Make sure your bottom is firmly planted because the “modestly priced” part is about to knock you of your chair. £125. That frankly ridiculous price includes: prescription lenses, postage, and your complimentary accessories. The price is also the same whether you are choosing from their range of sunglasses or spectacles, men’s or women’s.
But the kicker is you aren’t likely to stand on, break, lose, or crush any of the spectacles you buy from Cubitts. When you unbox a handmade, beautifully crafted item like these they do have a precious quality.
Any given week I will have between 3-4 conversations about my glasses, not as often as I’m asked about Brexit, but frequently enough to recognise. As a man who wears spectacles as a consequence of real visual impairment, I have them on from sunrise to sunset. I therefore, unsurprisingly, think that the spectacles you wear present something about you to the world.

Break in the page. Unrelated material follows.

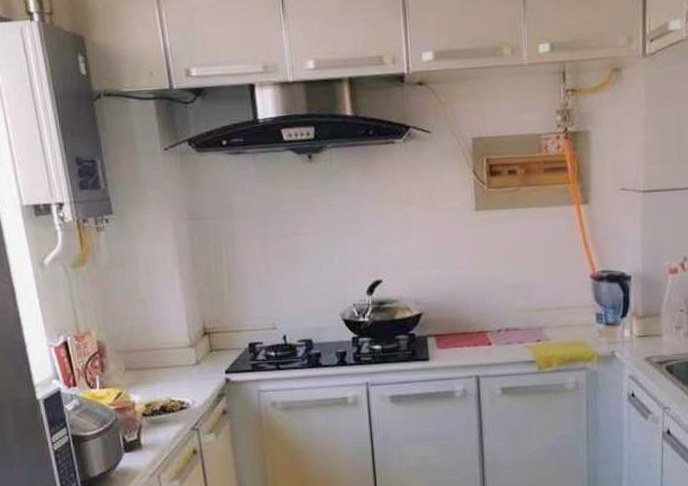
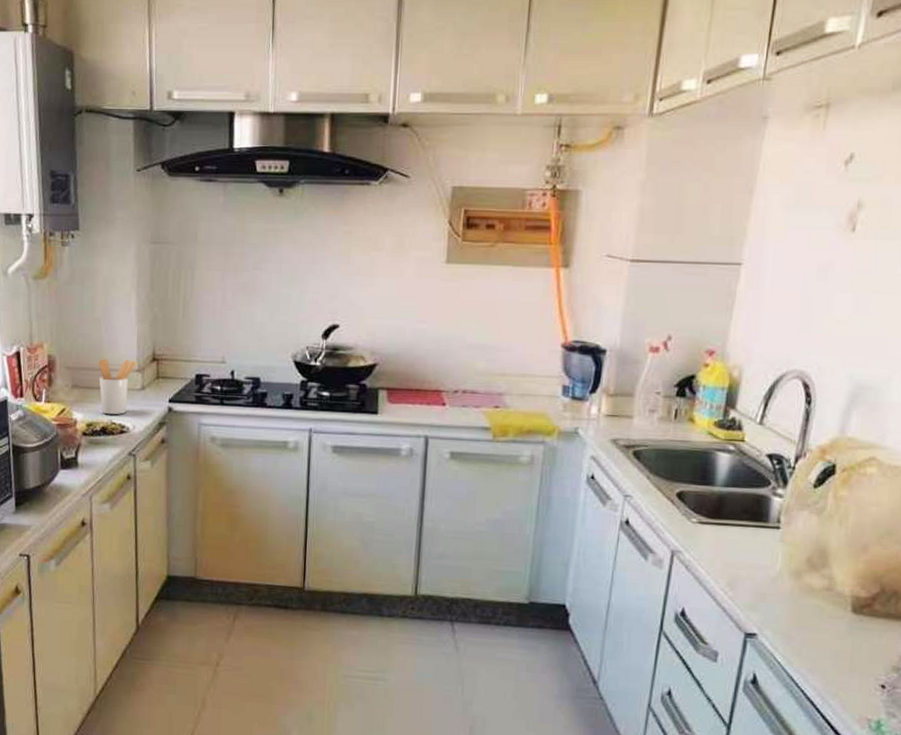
utensil holder: none [149,336,189,393] -> present [98,358,137,415]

Heavy set ‘Michael Gove specs’ may, for example, make you look like an albino Austin Powers. Or the rimless mechanical glasses might say that you are the type of person who works over a designers board, and who thinks that Steve Jobs was the bee’s knees. Likewise, a monocle will tell everyone you have ‘affectations’.
This is never truer than with sunglasses, the king of glasses, and the charismatic cult leader of ‘cool’. The dark glasses on offer in Cubitts are supreme, and for me, they are a lifesaver. For just £125 I can now walk around indoors, avoiding awkward eye contact, and willfully ignoring the rule that says: only morons wear sunglasses indoors. “Yeah? Well mine are prescription!”
Cubitts sunglasses are an easy purchase this summer. And now that summer is here in earnest you will be looking around frantically for your scratched, 5 year old pair that has a broken hinge after last years debauchery off the coast of Sardinia. Save yourself the hassle. Cubitts has all the options you will get in another opticians, and you will pay a fraction of the price. As per usual, Sartorius Rex has selected the best options. You’re welcome.